■ **LÍNEAS DE DATOS**

☆ ☆ ☆ ☆

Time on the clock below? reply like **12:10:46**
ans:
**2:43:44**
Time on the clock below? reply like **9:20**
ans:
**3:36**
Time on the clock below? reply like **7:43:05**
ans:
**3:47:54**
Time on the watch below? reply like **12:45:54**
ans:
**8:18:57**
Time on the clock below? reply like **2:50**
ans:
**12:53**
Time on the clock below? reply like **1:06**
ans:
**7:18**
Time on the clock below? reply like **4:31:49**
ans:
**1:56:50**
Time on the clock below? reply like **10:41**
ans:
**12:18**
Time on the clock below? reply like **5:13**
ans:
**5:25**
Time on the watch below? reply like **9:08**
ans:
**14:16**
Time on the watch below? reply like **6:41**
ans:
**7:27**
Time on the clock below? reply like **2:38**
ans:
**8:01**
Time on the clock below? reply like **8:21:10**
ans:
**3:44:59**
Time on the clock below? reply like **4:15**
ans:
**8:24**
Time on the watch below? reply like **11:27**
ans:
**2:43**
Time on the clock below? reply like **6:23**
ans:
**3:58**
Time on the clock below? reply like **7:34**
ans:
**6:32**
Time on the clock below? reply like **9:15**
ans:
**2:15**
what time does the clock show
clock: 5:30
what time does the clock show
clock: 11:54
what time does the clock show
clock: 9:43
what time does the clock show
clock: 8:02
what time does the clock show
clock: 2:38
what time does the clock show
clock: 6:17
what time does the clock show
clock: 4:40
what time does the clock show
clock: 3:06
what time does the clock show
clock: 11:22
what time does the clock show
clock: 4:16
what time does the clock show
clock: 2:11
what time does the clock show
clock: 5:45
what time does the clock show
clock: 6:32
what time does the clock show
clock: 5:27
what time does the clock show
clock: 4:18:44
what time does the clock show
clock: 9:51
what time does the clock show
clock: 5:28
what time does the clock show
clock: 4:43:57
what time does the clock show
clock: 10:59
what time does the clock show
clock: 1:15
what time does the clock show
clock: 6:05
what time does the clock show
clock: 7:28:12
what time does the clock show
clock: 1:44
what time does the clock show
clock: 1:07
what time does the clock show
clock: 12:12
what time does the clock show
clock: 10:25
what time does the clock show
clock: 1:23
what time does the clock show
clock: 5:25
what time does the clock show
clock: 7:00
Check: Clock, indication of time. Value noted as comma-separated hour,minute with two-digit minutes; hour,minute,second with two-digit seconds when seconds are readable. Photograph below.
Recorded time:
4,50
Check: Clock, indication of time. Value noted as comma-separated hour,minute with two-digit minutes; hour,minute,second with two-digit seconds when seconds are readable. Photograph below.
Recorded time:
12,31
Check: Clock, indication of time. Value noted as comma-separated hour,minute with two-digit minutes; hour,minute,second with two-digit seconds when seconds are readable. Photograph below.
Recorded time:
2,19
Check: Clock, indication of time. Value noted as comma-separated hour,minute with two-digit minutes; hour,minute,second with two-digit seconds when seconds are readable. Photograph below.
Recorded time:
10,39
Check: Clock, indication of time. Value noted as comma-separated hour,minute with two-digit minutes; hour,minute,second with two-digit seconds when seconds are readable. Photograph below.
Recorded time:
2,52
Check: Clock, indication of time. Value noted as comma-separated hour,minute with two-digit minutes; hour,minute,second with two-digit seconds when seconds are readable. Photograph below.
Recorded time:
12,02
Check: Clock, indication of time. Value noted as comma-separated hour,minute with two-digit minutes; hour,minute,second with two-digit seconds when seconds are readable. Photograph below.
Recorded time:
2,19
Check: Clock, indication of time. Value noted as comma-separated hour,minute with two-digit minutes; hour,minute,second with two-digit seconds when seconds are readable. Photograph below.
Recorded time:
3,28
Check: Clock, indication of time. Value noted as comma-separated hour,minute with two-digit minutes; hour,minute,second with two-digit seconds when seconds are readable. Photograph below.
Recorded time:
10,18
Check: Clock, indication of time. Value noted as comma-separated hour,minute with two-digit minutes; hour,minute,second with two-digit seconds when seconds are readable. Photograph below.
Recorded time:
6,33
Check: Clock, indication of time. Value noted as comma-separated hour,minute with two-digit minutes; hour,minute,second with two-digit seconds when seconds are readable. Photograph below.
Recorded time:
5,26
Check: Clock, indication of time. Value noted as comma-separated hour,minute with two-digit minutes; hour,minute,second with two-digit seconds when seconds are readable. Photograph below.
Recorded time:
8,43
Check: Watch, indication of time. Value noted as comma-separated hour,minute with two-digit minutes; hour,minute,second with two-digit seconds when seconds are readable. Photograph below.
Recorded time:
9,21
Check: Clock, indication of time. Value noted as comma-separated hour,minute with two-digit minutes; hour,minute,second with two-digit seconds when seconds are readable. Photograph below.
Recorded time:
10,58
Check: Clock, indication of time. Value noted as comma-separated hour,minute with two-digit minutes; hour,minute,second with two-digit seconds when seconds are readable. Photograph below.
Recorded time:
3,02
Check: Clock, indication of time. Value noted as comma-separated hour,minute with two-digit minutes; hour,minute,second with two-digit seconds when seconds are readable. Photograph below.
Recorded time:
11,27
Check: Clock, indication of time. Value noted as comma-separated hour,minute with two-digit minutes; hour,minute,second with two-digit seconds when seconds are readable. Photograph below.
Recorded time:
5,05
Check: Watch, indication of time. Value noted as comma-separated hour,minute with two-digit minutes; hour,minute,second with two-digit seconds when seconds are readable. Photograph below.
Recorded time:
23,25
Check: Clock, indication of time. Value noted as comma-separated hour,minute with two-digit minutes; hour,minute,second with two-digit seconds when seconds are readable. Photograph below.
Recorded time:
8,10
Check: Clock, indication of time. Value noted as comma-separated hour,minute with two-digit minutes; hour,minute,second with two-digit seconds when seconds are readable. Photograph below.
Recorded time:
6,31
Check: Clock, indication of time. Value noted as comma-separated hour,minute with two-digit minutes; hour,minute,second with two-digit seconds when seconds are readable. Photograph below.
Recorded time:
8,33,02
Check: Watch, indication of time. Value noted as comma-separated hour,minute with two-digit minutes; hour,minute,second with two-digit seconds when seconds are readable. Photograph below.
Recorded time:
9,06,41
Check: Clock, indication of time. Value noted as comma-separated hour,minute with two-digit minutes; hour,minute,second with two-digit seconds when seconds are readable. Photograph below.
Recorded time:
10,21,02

☆ ☆ ☆ ☆

■ **HAZ ESTO**
Reproduce todo el material de arriba línea por línea, sin cambiar nada.

■ **SOLUCIÓN DESARROLLADA**
Time on the clock below? reply like **12:10:46**
ans:
**2:43:44**
Time on the clock below? reply like **9:20**
ans:
**3:36**
Time on the clock below? reply like **7:43:05**
ans:
**3:47:54**
Time on the watch below? reply like **12:45:54**
ans:
**8:18:57**
Time on the clock below? reply like **2:50**
ans:
**12:53**
Time on the clock below? reply like **1:06**
ans:
**7:18**
Time on the clock below? reply like **4:31:49**
ans:
**1:56:50**
Time on the clock below? reply like **10:41**
ans:
**12:18**
Time on the clock below? reply like **5:13**
ans:
**5:25**
Time on the watch below? reply like **9:08**
ans:
**14:16**
Time on the watch below? reply like **6:41**
ans:
**7:27**
Time on the clock below? reply like **2:38**
ans:
**8:01**
Time on the clock below? reply like **8:21:10**
ans:
**3:44:59**
Time on the clock below? reply like **4:15**
ans:
**8:24**
Time on the watch below? reply like **11:27**
ans:
**2:43**
Time on the clock below? reply like **6:23**
ans:
**3:58**
Time on the clock below? reply like **7:34**
ans:
**6:32**
Time on the clock below? reply like **9:15**
ans:
**2:15**
what time does the clock show
clock: 5:30
what time does the clock show
clock: 11:54
what time does the clock show
clock: 9:43
what time does the clock show
clock: 8:02
what time does the clock show
clock: 2:38
what time does the clock show
clock: 6:17
what time does the clock show
clock: 4:40
what time does the clock show
clock: 3:06
what time does the clock show
clock: 11:22
what time does the clock show
clock: 4:16
what time does the clock show
clock: 2:11
what time does the clock show
clock: 5:45
what time does the clock show
clock: 6:32
what time does the clock show
clock: 5:27
what time does the clock show
clock: 4:18:44
what time does the clock show
clock: 9:51
what time does the clock show
clock: 5:28
what time does the clock show
clock: 4:43:57
what time does the clock show
clock: 10:59
what time does the clock show
clock: 1:15
what time does the clock show
clock: 6:05
what time does the clock show
clock: 7:28:12
what time does the clock show
clock: 1:44
what time does the clock show
clock: 1:07
what time does the clock show
clock: 12:12
what time does the clock show
clock: 10:25
what time does the clock show
clock: 1:23
what time does the clock show
clock: 5:25
what time does the clock show
clock: 7:00
Check: Clock, indication of time. Value noted as comma-separated hour,minute with two-digit minutes; hour,minute,second with two-digit seconds when seconds are readable. Photograph below.
Recorded time:
4,50
Check: Clock, indication of time. Value noted as comma-separated hour,minute with two-digit minutes; hour,minute,second with two-digit seconds when seconds are readable. Photograph below.
Recorded time:
12,31
Check: Clock, indication of time. Value noted as comma-separated hour,minute with two-digit minutes; hour,minute,second with two-digit seconds when seconds are readable. Photograph below.
Recorded time:
2,19
Check: Clock, indication of time. Value noted as comma-separated hour,minute with two-digit minutes; hour,minute,second with two-digit seconds when seconds are readable. Photograph below.
Recorded time:
10,39
Check: Clock, indication of time. Value noted as comma-separated hour,minute with two-digit minutes; hour,minute,second with two-digit seconds when seconds are readable. Photograph below.
Recorded time:
2,52
Check: Clock, indication of time. Value noted as comma-separated hour,minute with two-digit minutes; hour,minute,second with two-digit seconds when seconds are readable. Photograph below.
Recorded time:
12,02
Check: Clock, indication of time. Value noted as comma-separated hour,minute with two-digit minutes; hour,minute,second with two-digit seconds when seconds are readable. Photograph below.
Recorded time:
2,19
Check: Clock, indication of time. Value noted as comma-separated hour,minute with two-digit minutes; hour,minute,second with two-digit seconds when seconds are readable. Photograph below.
Recorded time:
3,28
Check: Clock, indication of time. Value noted as comma-separated hour,minute with two-digit minutes; hour,minute,second with two-digit seconds when seconds are readable. Photograph below.
Recorded time:
10,18
Check: Clock, indication of time. Value noted as comma-separated hour,minute with two-digit minutes; hour,minute,second with two-digit seconds when seconds are readable. Photograph below.
Recorded time:
6,33
Check: Clock, indication of time. Value noted as comma-separated hour,minute with two-digit minutes; hour,minute,second with two-digit seconds when seconds are readable. Photograph below.
Recorded time:
5,26
Check: Clock, indication of time. Value noted as comma-separated hour,minute with two-digit minutes; hour,minute,second with two-digit seconds when seconds are readable. Photograph below.
Recorded time:
8,43
Check: Watch, indication of time. Value noted as comma-separated hour,minute with two-digit minutes; hour,minute,second with two-digit seconds when seconds are readable. Photograph below.
Recorded time:
9,21
Check: Clock, indication of time. Value noted as comma-separated hour,minute with two-digit minutes; hour,minute,second with two-digit seconds when seconds are readable. Photograph below.
Recorded time:
10,58
Check: Clock, indication of time. Value noted as comma-separated hour,minute with two-digit minutes; hour,minute,second with two-digit seconds when seconds are readable. Photograph below.
Recorded time:
3,02
Check: Clock, indication of time. Value noted as comma-separated hour,minute with two-digit minutes; hour,minute,second with two-digit seconds when seconds are readable. Photograph below.
Recorded time:
11,27
Check: Clock, indication of time. Value noted as comma-separated hour,minute with two-digit minutes; hour,minute,second with two-digit seconds when seconds are readable. Photograph below.
Recorded time:
5,05
Check: Watch, indication of time. Value noted as comma-separated hour,minute with two-digit minutes; hour,minute,second with two-digit seconds when seconds are readable. Photograph below.
Recorded time:
23,25
Check: Clock, indication of time. Value noted as comma-separated hour,minute with two-digit minutes; hour,minute,second with two-digit seconds when seconds are readable. Photograph below.
Recorded time:
8,10
Check: Clock, indication of time. Value noted as comma-separated hour,minute with two-digit minutes; hour,minute,second with two-digit seconds when seconds are readable. Photograph below.
Recorded time:
6,31
Check: Clock, indication of time. Value noted as comma-separated hour,minute with two-digit minutes; hour,minute,second with two-digit seconds when seconds are readable. Photograph below.
Recorded time:
8,33,02
Check: Watch, indication of time. Value noted as comma-separated hour,minute with two-digit minutes; hour,minute,second with two-digit seconds when seconds are readable. Photograph below.
Recorded time:
9,06,41
Check: Clock, indication of time. Value noted as comma-separated hour,minute with two-digit minutes; hour,minute,second with two-digit seconds when seconds are readable. Photograph below.
Recorded time:
10,21,02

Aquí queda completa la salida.